### [Aim of the task]
Every line from the one with "Document page, 1241x1754 pixels." to the end of the data needs to be copied exactly, and no line before it.

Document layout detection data
——

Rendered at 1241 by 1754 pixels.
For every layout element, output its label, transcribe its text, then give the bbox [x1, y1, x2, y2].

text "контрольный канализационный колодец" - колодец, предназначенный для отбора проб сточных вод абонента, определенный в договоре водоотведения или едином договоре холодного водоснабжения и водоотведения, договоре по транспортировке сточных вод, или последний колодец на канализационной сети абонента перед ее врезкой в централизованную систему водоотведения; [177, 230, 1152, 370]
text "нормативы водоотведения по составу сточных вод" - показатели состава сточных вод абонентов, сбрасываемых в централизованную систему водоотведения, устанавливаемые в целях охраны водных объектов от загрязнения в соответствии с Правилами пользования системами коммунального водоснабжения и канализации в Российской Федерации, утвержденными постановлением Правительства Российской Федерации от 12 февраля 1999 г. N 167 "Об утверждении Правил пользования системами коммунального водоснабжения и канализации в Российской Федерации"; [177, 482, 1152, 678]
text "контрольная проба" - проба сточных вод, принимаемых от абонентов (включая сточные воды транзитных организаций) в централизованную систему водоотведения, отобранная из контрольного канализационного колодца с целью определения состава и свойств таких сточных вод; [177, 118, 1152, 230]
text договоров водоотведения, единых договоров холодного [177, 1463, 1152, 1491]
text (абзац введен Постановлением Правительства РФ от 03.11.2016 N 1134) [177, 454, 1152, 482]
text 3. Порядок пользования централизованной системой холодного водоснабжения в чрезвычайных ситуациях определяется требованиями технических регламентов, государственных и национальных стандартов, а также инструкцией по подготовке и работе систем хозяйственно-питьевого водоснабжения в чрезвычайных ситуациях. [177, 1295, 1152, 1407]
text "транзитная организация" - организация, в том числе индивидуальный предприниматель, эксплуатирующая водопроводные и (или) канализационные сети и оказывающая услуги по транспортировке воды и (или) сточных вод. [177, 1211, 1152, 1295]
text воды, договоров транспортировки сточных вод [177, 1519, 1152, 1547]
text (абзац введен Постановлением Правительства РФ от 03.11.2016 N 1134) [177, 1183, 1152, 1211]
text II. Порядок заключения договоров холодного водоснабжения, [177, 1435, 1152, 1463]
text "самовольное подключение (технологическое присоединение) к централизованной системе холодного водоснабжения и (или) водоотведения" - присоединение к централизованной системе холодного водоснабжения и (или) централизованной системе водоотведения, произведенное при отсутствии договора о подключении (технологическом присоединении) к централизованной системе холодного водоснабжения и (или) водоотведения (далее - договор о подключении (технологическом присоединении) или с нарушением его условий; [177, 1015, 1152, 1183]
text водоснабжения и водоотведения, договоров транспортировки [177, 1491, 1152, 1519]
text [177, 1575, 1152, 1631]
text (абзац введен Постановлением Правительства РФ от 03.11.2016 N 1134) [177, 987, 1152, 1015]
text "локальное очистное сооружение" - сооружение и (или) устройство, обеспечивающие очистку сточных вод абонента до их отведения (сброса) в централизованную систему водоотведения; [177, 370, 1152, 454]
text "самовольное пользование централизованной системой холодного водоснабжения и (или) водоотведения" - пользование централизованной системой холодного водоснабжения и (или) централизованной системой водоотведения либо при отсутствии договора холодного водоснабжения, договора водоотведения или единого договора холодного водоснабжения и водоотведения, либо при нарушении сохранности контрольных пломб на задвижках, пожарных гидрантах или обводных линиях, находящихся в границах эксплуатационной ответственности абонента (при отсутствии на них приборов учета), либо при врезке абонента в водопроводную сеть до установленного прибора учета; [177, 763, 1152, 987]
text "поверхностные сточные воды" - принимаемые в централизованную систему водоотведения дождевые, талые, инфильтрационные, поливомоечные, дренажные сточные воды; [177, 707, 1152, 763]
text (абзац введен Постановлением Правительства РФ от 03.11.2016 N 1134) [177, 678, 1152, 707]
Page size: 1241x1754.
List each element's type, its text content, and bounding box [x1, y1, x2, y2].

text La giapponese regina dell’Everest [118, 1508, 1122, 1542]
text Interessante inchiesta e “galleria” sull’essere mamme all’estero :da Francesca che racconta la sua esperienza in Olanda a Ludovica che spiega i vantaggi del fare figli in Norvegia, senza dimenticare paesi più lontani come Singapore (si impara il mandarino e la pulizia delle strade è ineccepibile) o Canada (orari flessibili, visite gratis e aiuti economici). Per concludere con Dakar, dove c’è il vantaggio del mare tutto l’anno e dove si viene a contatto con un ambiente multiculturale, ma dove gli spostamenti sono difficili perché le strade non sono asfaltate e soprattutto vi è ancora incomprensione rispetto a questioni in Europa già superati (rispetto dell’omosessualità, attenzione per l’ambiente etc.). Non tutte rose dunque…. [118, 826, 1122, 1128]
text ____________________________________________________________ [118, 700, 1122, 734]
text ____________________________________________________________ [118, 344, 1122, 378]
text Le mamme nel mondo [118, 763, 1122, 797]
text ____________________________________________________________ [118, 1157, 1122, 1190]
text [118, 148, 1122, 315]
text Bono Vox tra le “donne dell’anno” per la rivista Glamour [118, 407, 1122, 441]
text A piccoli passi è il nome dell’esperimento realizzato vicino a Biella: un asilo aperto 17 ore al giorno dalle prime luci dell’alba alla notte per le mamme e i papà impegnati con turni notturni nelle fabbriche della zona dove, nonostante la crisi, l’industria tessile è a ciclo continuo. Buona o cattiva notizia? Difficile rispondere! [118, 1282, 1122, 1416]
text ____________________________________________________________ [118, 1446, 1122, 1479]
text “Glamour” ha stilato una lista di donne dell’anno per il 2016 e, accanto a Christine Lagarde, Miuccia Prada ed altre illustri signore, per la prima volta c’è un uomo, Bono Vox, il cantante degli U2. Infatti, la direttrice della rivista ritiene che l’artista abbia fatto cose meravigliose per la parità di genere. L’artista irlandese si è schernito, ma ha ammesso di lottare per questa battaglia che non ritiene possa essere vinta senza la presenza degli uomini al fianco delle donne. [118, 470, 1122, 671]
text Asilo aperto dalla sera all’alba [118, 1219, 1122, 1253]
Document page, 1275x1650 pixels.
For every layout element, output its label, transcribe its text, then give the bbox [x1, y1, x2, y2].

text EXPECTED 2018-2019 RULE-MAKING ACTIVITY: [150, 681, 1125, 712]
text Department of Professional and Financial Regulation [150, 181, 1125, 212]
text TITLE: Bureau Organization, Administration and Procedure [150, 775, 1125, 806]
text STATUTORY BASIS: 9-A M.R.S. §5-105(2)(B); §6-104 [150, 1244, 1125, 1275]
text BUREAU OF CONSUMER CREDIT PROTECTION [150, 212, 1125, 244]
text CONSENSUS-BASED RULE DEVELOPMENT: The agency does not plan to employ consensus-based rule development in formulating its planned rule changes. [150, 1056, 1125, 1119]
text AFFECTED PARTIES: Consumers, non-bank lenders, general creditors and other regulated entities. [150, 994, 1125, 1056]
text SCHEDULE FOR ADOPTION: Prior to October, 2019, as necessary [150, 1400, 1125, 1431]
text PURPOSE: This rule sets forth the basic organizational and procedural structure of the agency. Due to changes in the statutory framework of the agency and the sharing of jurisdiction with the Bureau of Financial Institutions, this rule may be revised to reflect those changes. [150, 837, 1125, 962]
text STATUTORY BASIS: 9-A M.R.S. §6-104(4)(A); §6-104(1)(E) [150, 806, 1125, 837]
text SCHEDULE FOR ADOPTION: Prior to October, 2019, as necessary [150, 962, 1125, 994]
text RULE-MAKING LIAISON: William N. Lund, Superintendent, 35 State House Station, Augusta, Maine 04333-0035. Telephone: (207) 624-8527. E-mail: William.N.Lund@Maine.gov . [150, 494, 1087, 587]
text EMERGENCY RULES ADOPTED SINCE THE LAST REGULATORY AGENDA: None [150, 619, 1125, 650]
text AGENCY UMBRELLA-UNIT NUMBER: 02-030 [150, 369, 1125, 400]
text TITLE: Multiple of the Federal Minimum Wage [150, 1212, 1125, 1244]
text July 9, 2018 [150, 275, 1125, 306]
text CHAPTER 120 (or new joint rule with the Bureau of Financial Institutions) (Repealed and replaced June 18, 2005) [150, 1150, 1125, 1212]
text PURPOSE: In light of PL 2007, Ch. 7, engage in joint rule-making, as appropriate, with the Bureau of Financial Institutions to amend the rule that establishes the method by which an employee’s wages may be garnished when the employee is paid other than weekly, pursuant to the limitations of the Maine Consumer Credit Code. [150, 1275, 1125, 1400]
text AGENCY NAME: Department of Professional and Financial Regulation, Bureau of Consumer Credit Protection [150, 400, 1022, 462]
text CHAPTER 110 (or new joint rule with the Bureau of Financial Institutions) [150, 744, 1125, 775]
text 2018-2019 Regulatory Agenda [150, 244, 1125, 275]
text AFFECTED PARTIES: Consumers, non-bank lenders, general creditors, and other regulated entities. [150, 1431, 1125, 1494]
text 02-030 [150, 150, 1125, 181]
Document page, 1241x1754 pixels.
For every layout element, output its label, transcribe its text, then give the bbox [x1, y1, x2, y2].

——

### [Result of the task]
Document page, 1241x1754 pixels.
For every layout element, output its label, transcribe its text, then give the bbox [x1, y1, x2, y2].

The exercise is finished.